On our way out, our hostess tried to open the short double doors high on the wall to reveal the access to the well outside. Maya quickly summoned Shweta to lift the wooden latch, as she was the only one tall enough to reach it. A quick peek into the deep well, and then she raced off to continue her exploration. Back on the main level, my young friend encouraged me to mount the ladder-stairs to go into the attic, and once I had agreed, we both scampered up the ladder to see what surprises awaited us. Disappointed that the vast space held only a few old chairs and a dirt floor, Shweta was back down the ladder in an instant, leaving me to carefully pick my way back down to the first floor.


Outside, it was a short walk down several sets of rust-colored steps and through the gate to the two old homes, part of fifteen homes in the compound.
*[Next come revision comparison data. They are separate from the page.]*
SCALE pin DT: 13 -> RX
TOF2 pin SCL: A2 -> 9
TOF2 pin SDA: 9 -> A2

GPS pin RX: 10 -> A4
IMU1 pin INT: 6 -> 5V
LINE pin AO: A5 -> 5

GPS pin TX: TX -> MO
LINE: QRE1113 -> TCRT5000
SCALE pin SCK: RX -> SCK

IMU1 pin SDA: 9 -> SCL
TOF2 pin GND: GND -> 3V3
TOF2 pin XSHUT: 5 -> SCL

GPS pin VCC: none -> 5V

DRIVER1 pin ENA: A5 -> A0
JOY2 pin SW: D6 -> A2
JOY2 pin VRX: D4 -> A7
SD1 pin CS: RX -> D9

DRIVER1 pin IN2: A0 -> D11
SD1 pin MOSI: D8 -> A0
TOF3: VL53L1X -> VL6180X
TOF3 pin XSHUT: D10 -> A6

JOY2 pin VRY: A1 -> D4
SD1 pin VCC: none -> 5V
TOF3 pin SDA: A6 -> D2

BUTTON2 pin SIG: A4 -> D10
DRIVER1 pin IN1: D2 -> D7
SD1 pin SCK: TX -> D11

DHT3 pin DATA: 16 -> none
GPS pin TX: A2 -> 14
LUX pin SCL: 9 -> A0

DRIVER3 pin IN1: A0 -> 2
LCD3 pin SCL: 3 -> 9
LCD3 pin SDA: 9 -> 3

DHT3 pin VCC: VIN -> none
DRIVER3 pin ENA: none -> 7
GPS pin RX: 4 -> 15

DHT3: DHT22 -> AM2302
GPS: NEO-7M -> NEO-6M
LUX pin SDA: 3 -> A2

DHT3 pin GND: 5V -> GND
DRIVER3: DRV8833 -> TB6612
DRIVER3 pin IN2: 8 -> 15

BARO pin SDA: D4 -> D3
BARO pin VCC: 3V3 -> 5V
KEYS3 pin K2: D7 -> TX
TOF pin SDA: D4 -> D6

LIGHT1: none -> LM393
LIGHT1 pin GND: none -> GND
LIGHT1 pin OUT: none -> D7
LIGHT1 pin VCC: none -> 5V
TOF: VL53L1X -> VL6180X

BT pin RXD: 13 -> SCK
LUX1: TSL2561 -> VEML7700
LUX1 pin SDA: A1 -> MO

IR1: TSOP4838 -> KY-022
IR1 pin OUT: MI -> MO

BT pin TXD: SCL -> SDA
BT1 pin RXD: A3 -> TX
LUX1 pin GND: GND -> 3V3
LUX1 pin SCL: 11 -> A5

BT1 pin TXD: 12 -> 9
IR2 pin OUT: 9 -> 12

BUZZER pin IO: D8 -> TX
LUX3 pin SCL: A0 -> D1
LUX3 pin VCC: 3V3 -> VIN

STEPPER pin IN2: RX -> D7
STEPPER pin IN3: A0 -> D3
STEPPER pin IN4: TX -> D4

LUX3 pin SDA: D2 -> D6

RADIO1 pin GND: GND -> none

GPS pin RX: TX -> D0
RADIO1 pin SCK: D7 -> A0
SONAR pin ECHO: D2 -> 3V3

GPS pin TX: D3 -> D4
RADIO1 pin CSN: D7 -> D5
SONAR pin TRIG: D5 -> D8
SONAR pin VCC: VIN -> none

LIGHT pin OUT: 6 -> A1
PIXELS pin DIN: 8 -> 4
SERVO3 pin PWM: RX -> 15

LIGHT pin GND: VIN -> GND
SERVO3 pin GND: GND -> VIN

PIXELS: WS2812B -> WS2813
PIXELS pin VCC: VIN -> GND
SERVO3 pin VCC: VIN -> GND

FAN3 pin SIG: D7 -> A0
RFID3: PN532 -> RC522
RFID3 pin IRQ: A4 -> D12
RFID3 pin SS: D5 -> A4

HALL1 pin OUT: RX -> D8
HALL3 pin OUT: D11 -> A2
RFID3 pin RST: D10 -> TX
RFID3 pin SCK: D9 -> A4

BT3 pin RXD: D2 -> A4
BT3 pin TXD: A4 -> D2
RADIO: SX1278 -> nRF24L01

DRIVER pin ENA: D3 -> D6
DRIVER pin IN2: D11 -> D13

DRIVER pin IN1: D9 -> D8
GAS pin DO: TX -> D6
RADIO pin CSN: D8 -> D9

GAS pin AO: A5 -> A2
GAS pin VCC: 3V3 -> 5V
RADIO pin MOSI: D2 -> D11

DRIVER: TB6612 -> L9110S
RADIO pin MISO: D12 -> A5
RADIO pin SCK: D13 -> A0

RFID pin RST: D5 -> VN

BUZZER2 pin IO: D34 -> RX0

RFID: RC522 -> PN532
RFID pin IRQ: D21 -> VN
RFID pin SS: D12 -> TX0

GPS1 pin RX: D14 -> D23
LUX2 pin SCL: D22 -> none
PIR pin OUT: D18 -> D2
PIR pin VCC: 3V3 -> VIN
Our English teacher hostess had prepared jalebi, a piped sugary treat and lemon and ginger water for an afternoon snack. Finished, we skipped along the block stepping stones placed to protect the feet from the monsoon rains to get to the adjacent older home. Inside the second room, Shweta dared to sit on the hanging bed with me, after the old grandmother had been roused so that we might tour her 100-year-old residence.


Back outside and through the courtyard gate on the path, our walk down several flights of steps to the enormous pond delighted energetic Shweta. She searched the trees for signs of the little monkey pests that now torment the landowners with their quest for food and pointed out the little thieves shaking the limbs high in the trees above, mocking us as we made our way down the steep steps.


At the bottom of the hill, Shweta and I eagerly entered the temple-like structure built into the hillside and discovered a bathhouse that opened onto a stone-lined pond. It seems that in times of famine, the royal family who had lived in the oldest house, now razed, had employed the villagers in making the pond and bathhouse to keep them from starving. The cool water was inviting, but it was time for us to head home. With the assistance of a 12th Standard cousin, Charles had maneuvered the car down the hill and was ready to take us back to Palakkad, sparing us the climb back up the hillside.


As the car wound its way back through the villages, Shweta and I talked about Mountain Dew and Hannah Montana and mascara. We talked about freckled skin and sun-bleached hair and why having a fair complexion isn’t all it’s cracked up to be. When we saw the teenagers setting off their crackers, our conversation turned to the events planned for the evening, and which crackers were the best and why. Soon, we were back in the city, and I was dropped off at my new home, Indraprastha Hotel, to take rest before Charles would come pick me up again at 7:30 and our New Year’s Eve cracker party would begin.


It was fun being a kid again for a day. What joys I would have missed without the company and perspective of my new friend Shweta.